Bill and I were walking back up the driveway, having dropped the kids off at the bus, when we were arrested by this fabulous orange dye in a puddle. At times like this all my neurons fire at once. What made that stain? How come it's orange? Gotta know, gotta know...
So I bent down and discerned a lovely barrel-shaped caterpillar dropping at the origin of each stain. Imagine that much dye, packed into one pellet. We looked up and found a sassafras tree, well-chewed.
So get this: When a spicebush swallowtail is in its first three instars, it roams around on leaves.
Younger instars are really dark and look even more fecal than this. Unfortunately, Internet piracy netted me no images. I owe these to the Net...wish they were mine.
Before it pupates, the later instar of this caterpillar rolls itself in a leaf, and binds the edges together with silk. In this instar, it has a fabbo snake face on its anterior segments.
So how do you get something that perfect out of natural selection? Lots of folks would say God had to make that caterpillar, because it's too wonderful to have been arrived at through natural selection. I dunno. I'm comfortable with the concept that the ones that didn't look as much like real snakes got eaten by worm-eating warblers. Lotta years, lotta caterpillars, lotta warblers: snake eyes, moving toward perfection.

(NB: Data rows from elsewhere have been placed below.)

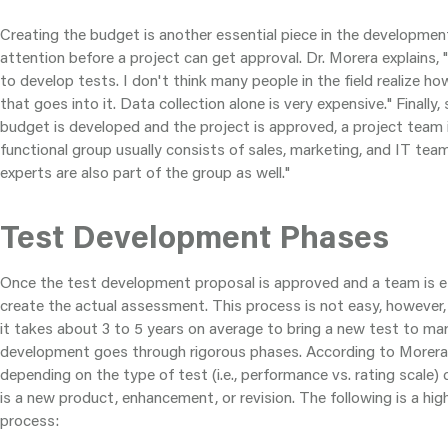
Creating the budget is another essential piece in the developme
attention before a project can get approval. Dr. Morera explains, 
to develop tests. I don't think many people in the field realize how
that goes into it. Data collection alone is very expensive." Finally
budget is developed and the project is approved, a project team 
functional group usually consists of sales, marketing, and IT team
experts are also part of the group as well."
Test Development Phases
Once the test development proposal is approved and a team is est
create the actual assessment. This process is not easy, however,
it takes about 3 to 5 years on average to bring a new test to ma
development goes through rigorous phases. According to Morera
depending on the type of test (i.e., performance vs. rating scale)
is a new product, enhancement, or revision. The following is a hig
process:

Humans as a species are so impatient. We can't fathom the pace and process of evolution. We want somebody to have made it with a snap of his divine fingers, or a wave of his wand. Somehow, that sort of mystical explanation makes more sense to many of us. We can sit back and accept that some entity rolled those tiny vessels and intestines and nerves, what, from some kind of caterpillar putty? Then baked it until it was done? It makes no sense to me at all. I think about it a lot, but the notion of divine creation rattles around in my head, and then falls out of my ear, plop! --spreading a stain in a puddle in the driveway.